[What the task asks] From the entries provided below, copy each line that contains the word "labels".

[Data in this exercise — start]

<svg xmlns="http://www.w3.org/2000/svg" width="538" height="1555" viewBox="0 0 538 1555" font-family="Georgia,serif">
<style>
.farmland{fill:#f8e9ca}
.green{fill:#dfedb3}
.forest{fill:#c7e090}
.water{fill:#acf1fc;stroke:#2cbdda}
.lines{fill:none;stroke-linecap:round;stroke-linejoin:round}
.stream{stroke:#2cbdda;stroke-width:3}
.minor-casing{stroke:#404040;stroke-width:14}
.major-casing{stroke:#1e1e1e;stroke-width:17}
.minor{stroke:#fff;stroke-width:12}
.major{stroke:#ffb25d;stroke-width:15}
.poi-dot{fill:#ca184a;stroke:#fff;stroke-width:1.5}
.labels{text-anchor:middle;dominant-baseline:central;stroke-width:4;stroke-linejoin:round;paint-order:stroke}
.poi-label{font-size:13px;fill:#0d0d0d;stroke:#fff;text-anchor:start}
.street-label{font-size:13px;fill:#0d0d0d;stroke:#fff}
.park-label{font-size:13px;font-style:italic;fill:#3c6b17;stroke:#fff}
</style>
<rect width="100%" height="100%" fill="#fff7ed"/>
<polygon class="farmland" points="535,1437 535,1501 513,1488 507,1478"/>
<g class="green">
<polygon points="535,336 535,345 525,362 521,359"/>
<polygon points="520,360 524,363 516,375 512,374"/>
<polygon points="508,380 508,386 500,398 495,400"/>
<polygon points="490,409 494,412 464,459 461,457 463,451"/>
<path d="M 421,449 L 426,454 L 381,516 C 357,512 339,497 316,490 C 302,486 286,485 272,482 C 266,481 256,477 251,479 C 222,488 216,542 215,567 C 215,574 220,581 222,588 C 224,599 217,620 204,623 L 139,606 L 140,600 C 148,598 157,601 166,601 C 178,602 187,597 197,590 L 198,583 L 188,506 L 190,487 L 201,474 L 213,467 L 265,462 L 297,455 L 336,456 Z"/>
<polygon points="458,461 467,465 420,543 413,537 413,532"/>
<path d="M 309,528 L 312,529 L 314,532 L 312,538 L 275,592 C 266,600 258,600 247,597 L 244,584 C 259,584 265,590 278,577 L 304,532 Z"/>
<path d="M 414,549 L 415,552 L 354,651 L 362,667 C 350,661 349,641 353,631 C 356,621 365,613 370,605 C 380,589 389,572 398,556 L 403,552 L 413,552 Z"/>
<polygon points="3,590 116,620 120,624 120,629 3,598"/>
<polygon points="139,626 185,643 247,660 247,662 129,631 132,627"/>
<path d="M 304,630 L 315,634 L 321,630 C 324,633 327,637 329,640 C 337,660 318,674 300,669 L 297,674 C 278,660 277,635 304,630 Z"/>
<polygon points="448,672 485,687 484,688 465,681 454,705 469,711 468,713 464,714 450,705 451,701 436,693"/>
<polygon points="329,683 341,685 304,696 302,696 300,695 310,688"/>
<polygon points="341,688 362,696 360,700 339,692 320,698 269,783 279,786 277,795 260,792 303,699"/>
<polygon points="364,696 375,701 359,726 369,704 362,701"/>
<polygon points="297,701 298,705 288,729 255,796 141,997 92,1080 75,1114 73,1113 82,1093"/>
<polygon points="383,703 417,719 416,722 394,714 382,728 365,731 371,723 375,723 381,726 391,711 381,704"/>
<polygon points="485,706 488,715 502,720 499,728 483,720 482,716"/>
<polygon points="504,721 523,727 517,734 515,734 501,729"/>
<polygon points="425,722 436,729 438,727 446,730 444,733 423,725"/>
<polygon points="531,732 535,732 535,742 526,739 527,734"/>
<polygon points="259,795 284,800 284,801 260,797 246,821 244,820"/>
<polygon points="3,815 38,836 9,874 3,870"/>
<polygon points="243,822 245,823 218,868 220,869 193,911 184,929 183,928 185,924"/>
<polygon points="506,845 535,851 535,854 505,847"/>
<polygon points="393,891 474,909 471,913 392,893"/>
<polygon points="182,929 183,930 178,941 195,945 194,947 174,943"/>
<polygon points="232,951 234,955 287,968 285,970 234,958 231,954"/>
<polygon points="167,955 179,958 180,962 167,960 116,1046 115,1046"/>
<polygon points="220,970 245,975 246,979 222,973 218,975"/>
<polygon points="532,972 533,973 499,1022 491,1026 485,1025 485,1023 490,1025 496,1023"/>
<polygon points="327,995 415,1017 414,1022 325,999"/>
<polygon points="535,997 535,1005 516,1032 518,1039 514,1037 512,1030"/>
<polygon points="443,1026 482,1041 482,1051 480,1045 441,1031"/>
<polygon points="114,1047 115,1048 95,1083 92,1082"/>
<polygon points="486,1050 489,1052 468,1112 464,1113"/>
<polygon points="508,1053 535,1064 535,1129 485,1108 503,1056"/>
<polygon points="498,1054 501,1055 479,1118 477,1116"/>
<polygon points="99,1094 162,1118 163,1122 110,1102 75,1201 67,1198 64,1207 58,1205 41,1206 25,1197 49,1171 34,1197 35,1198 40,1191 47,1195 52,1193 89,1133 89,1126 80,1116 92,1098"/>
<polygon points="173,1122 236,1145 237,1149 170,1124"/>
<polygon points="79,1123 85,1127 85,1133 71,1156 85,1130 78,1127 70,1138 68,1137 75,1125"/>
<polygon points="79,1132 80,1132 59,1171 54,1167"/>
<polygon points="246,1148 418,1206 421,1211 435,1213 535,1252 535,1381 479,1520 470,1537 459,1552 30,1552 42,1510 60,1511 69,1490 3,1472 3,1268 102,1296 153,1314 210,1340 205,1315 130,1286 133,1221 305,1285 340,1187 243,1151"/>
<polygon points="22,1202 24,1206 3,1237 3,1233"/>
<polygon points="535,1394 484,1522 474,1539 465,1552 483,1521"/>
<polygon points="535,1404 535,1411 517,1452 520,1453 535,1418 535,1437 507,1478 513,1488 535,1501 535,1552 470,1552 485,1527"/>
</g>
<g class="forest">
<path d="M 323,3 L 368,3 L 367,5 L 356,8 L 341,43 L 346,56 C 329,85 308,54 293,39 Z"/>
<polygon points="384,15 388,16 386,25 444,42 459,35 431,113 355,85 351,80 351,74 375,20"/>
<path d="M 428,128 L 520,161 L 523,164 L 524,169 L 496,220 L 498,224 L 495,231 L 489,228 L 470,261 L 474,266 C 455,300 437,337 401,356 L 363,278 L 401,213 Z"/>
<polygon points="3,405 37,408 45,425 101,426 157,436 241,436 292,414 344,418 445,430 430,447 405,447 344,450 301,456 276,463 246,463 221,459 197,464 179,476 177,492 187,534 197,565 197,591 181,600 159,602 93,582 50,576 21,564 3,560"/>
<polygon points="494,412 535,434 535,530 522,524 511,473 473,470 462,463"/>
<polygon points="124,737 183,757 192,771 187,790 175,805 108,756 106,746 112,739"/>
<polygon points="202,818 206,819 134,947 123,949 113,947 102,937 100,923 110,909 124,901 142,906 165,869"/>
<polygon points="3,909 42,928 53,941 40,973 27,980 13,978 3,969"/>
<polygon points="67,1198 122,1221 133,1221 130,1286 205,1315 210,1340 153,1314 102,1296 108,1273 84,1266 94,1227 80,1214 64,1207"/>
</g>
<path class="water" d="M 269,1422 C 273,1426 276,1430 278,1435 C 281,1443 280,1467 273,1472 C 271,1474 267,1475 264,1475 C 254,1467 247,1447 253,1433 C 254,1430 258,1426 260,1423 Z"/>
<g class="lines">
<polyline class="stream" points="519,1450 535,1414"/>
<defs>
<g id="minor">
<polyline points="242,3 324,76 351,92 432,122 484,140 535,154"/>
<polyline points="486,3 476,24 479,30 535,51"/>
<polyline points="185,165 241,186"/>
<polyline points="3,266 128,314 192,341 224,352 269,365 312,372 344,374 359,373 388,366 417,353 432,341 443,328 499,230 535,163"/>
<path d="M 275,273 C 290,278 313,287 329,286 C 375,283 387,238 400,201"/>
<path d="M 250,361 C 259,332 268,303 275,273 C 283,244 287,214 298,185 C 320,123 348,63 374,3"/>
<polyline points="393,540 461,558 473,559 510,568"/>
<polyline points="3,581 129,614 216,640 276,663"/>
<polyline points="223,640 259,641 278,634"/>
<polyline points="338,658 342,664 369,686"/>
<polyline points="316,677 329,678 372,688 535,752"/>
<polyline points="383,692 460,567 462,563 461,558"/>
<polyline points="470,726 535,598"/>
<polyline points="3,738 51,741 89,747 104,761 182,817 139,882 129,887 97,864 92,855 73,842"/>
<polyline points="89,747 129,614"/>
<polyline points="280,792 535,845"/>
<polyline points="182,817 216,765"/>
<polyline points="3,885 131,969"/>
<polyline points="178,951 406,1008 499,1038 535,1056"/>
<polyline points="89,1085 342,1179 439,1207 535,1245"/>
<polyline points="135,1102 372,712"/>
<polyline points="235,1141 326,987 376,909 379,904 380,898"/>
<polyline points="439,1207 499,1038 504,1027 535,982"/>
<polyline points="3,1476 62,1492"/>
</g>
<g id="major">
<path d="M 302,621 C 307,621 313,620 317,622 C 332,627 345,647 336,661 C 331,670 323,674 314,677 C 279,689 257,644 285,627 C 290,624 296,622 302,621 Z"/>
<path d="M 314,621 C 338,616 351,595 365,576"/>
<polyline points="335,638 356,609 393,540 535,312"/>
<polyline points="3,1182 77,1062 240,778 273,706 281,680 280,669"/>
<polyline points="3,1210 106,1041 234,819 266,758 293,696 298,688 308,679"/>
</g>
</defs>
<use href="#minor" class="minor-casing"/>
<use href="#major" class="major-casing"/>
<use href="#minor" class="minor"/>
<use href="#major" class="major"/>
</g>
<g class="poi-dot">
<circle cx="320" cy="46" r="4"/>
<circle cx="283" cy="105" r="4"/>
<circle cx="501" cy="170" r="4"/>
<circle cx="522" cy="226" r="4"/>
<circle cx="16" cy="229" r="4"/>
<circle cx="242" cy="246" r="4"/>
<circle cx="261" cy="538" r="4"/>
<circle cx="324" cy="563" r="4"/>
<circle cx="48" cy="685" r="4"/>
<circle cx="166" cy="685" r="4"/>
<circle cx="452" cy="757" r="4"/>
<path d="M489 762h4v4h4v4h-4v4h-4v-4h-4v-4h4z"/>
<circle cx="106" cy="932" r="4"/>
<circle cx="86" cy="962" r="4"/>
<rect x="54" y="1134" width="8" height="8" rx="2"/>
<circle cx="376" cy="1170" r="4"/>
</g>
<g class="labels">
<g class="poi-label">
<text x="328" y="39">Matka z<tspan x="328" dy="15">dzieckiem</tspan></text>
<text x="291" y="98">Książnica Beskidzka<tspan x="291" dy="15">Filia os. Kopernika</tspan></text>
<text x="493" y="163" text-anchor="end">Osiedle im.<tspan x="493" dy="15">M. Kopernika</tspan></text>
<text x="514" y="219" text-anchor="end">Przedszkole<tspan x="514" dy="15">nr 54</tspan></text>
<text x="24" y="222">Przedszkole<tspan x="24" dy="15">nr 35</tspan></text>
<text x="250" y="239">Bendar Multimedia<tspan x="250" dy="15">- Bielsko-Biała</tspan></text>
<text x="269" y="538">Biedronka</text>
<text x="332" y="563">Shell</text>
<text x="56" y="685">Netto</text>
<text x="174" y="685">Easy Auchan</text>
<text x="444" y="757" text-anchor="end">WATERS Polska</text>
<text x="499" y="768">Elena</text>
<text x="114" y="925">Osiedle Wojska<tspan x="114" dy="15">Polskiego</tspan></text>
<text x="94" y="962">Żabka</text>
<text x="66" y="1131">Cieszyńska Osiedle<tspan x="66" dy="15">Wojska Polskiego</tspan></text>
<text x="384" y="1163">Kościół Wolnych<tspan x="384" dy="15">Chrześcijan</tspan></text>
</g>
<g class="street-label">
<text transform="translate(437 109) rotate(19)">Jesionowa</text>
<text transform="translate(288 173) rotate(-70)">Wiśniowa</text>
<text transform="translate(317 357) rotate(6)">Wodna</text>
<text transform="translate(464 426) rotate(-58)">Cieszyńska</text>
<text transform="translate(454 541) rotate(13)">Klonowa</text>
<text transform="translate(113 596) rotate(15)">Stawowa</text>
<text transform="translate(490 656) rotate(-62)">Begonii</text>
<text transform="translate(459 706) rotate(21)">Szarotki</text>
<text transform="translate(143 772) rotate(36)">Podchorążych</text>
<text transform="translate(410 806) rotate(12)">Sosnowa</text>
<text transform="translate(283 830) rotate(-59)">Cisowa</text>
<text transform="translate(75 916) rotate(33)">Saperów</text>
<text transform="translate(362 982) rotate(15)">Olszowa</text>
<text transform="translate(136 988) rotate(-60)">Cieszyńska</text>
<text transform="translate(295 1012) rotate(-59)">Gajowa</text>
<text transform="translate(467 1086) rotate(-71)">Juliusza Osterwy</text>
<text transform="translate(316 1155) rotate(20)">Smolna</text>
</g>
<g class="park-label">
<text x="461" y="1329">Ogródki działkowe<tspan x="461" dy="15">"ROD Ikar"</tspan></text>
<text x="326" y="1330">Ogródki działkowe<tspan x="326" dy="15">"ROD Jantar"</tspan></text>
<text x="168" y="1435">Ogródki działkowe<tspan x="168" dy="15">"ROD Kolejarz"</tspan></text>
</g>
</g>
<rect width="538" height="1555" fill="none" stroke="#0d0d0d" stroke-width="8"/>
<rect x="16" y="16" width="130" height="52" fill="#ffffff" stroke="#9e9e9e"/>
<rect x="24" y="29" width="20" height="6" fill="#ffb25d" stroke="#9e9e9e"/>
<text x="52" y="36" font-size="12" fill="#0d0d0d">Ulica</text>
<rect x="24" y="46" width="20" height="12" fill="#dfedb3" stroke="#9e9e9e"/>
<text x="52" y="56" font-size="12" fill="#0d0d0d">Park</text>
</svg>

[Data in this exercise — finish]

[Output for this exercise]
.labels{text-anchor:middle;dominant-baseline:central;stroke-width:4;stroke-linejoin:round;paint-order:stroke}
<g class="labels">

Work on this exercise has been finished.